- _WHAT THE TASK ASKS_: Could you please reproduce all the records below exactly, leaving out the images?

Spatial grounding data
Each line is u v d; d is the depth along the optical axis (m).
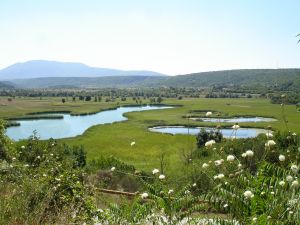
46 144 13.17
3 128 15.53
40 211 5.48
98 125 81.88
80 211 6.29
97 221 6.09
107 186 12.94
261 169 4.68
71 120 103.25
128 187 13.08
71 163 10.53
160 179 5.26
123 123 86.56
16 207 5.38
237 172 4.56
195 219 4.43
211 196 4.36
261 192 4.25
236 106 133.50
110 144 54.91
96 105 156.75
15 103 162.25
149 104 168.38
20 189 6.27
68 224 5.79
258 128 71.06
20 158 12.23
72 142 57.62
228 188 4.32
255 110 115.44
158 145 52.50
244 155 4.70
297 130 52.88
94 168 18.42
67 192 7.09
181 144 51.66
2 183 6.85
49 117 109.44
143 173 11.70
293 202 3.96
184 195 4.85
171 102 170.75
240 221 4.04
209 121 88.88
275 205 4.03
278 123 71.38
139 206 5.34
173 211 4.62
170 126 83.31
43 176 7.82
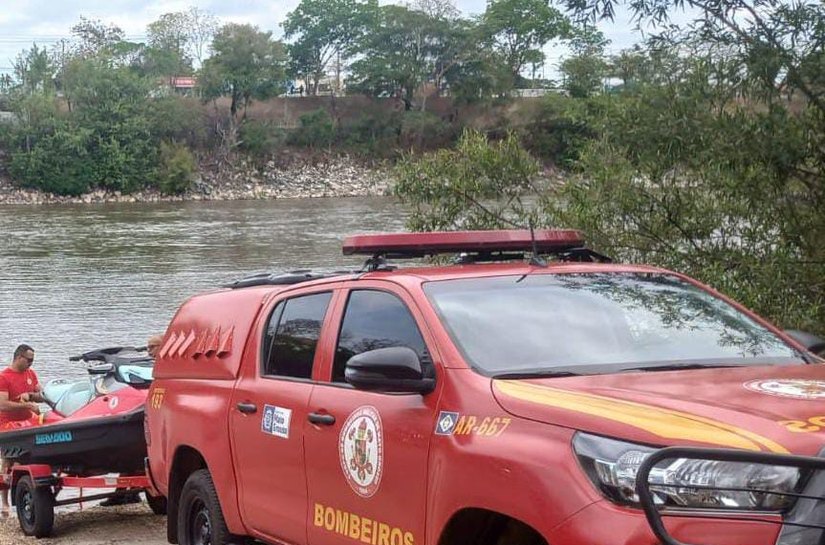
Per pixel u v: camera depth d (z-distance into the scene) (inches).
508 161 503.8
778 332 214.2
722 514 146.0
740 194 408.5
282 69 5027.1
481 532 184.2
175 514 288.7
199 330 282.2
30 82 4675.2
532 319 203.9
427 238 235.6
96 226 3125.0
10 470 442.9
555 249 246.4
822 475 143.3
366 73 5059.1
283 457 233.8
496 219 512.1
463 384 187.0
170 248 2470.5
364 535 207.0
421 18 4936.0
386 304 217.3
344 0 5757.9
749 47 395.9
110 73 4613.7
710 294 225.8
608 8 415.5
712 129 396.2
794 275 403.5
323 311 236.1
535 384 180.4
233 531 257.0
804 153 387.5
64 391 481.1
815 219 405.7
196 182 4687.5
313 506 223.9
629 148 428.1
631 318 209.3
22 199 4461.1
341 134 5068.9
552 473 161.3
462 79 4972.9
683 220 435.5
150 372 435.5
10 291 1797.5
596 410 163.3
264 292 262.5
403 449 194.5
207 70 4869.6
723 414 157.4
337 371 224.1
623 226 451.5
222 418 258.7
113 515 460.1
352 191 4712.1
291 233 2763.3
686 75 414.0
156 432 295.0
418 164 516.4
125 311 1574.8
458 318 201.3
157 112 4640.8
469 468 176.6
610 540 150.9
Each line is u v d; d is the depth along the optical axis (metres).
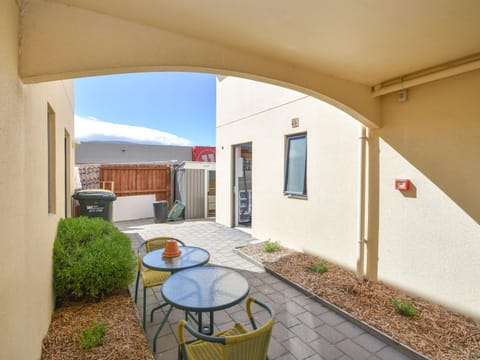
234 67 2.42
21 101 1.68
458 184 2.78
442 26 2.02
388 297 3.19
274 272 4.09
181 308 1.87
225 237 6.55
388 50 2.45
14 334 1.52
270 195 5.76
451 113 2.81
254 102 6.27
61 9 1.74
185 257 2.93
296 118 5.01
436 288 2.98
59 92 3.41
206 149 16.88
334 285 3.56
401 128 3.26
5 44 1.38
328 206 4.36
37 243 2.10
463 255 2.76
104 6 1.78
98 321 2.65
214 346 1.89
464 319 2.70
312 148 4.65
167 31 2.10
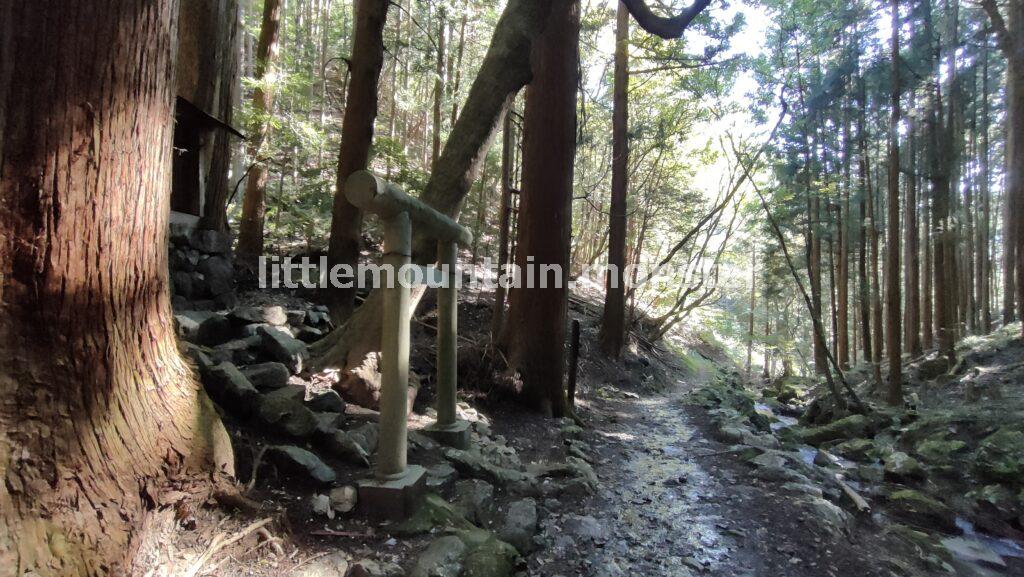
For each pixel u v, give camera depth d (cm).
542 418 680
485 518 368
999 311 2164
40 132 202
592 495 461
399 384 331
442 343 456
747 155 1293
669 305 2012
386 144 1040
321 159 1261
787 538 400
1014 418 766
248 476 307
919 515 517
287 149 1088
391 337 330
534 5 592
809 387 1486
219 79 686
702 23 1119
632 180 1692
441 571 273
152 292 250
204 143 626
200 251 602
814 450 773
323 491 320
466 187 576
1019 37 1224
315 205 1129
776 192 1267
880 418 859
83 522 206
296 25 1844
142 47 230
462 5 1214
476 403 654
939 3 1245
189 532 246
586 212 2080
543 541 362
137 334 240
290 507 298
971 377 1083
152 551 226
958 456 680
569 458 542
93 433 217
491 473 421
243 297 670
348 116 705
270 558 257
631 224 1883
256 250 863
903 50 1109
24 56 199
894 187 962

- _EXERCISE OUTPUT_:
Each line is u v d; d is the depth along the optical axis (m).
46 144 13.17
3 128 15.53
40 211 5.48
98 125 81.88
80 211 6.29
97 221 6.09
107 186 12.94
261 169 4.68
71 120 103.25
128 187 13.08
71 163 10.53
160 179 5.26
123 123 86.56
16 207 5.38
237 172 4.56
195 219 4.43
211 196 4.36
261 192 4.25
236 106 133.50
110 144 54.91
96 105 156.75
15 103 162.25
149 104 168.38
20 189 6.27
68 224 5.79
258 128 71.06
20 158 12.23
72 142 57.62
228 188 4.32
255 110 115.44
158 145 52.50
244 155 4.70
297 130 52.88
94 168 18.42
67 192 7.09
181 144 51.66
2 183 6.85
49 117 109.44
143 173 11.70
293 202 3.96
184 195 4.85
171 102 170.75
240 221 4.04
209 121 88.88
275 205 4.03
278 123 71.38
139 206 5.34
173 211 4.62
170 126 83.31
43 176 7.82
Per pixel u v: camera depth d (z-distance into the scene) (inches).
508 161 503.8
778 332 214.2
722 514 146.0
740 194 408.5
282 69 5027.1
481 532 184.2
175 514 288.7
199 330 282.2
30 82 4675.2
532 319 203.9
427 238 235.6
96 226 3125.0
10 470 442.9
555 249 246.4
822 475 143.3
366 73 5059.1
283 457 233.8
496 219 512.1
463 384 187.0
170 248 2470.5
364 535 207.0
421 18 4936.0
386 304 217.3
344 0 5757.9
749 47 395.9
110 73 4613.7
710 294 225.8
608 8 415.5
712 129 396.2
794 275 403.5
323 311 236.1
535 384 180.4
233 531 257.0
804 153 387.5
64 391 481.1
815 219 405.7
196 182 4687.5
313 506 223.9
629 148 428.1
631 318 209.3
22 199 4461.1
341 134 5068.9
552 473 161.3
462 79 4972.9
683 220 435.5
150 372 435.5
10 291 1797.5
596 410 163.3
264 292 262.5
403 449 194.5
207 70 4869.6
723 414 157.4
337 371 224.1
623 226 451.5
222 418 258.7
113 515 460.1
352 191 4712.1
291 233 2763.3
686 75 414.0
156 432 295.0
418 164 516.4
125 311 1574.8
458 318 201.3
157 112 4640.8
469 468 176.6
610 540 150.9
Each line is u v d; d is the depth along the optical axis (metres).
234 67 2.42
21 101 1.68
458 184 2.78
442 26 2.02
388 297 3.19
274 272 4.09
181 308 1.87
225 237 6.55
388 50 2.45
14 334 1.52
270 195 5.76
451 113 2.81
254 102 6.27
61 9 1.74
185 257 2.93
296 118 5.01
436 288 2.98
59 92 3.41
206 149 16.88
334 285 3.56
401 128 3.26
5 44 1.38
328 206 4.36
37 243 2.10
463 255 2.76
104 6 1.78
98 321 2.65
214 346 1.89
464 319 2.70
312 148 4.65
167 31 2.10
For each pixel u v, give camera depth d (cm).
542 418 680
485 518 368
999 311 2164
40 132 202
592 495 461
399 384 331
442 343 456
747 155 1293
669 305 2012
386 144 1040
321 159 1261
787 538 400
1014 418 766
248 476 307
919 515 517
287 149 1088
391 337 330
534 5 592
809 387 1486
219 79 686
702 23 1119
632 180 1692
441 571 273
152 292 250
204 143 626
200 251 602
814 450 773
323 491 320
466 187 576
1019 37 1224
315 205 1129
776 192 1267
880 418 859
83 522 206
296 25 1844
142 47 230
462 5 1214
476 403 654
939 3 1245
189 532 246
586 212 2080
543 541 362
137 334 240
290 507 298
971 377 1083
152 551 226
958 456 680
569 458 542
93 433 217
491 473 421
243 297 670
348 116 705
270 558 257
631 224 1883
256 250 863
903 50 1109
24 56 199
894 187 962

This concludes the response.